| This is neat, and matches an observation I saw with early Claude Code usage: Sonnet would often call tools quickly to gather more context, whereas Opus would spend more time reasoning and trying to solve a problem with the context it had. This led to lots of duplicated functions and slower development, though the new models (GPT-5.5 and Opus 4.6) seem to suffer from this less. My takeaway was that “dumber” (i.e. smaller) models might be better as an agentic harness, or at least feasibly cheaper/faster to run for a large swath of problems. I haven’t found Gemini to be particularly good at long horizon tool calling though. It might be interesting to distill traces from real Codex or Claude code sessions, where there’s long chains of tool calls between each user query.

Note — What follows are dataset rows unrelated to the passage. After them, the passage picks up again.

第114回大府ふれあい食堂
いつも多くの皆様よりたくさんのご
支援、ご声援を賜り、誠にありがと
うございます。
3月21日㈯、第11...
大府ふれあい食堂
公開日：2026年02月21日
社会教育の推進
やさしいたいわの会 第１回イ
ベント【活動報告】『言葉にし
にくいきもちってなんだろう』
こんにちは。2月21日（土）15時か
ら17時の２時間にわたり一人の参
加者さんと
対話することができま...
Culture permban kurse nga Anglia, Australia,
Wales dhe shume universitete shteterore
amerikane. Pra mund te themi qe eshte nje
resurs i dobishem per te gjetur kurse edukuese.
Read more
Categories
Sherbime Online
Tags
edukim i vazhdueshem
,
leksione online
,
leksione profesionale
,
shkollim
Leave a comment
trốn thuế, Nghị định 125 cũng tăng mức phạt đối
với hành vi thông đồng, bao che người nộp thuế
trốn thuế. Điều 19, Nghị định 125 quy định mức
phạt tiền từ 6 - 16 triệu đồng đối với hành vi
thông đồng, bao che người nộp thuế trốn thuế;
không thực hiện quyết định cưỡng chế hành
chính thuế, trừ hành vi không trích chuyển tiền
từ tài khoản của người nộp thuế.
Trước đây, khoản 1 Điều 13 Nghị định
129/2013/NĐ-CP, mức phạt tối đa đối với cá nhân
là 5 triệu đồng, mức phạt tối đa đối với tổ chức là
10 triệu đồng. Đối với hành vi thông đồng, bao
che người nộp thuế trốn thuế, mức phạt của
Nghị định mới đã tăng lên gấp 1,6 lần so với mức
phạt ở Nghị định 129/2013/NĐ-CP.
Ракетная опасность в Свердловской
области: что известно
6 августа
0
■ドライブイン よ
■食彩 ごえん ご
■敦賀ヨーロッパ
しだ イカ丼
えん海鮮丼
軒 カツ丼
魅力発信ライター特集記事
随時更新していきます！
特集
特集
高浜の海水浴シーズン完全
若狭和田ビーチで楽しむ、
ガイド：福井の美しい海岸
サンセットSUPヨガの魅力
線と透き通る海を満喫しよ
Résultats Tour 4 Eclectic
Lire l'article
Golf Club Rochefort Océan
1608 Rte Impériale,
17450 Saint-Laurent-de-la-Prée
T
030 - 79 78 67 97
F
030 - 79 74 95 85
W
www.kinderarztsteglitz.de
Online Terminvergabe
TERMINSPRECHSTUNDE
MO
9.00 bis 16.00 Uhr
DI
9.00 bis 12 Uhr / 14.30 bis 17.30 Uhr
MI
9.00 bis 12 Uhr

Personally, I’d love a slightly larger model that runs easily on an e.g. 32GB M2 MBP, but with tool calling RL as the primary focus. Some of the open weight models are getting close (Kimi, Qwen), but the quantization required to fit them on smaller machines seems to drop performance substantially. |
I have a suite or tools ive built for myself on top of the openrouter api for very specific tasks. Press button amd LLM does (one) useful thing, not press button and let LLM run tool calls in a loop for 5 minutes and hope it does things in the correct order.
If multiple tools need to be called to do a useful thing, I will chain those together deterministically in my code. This is much more reliable as I can check the output of A before proceeding to task B or C, also its more time and token efficient. Agentic loops are a huge scam.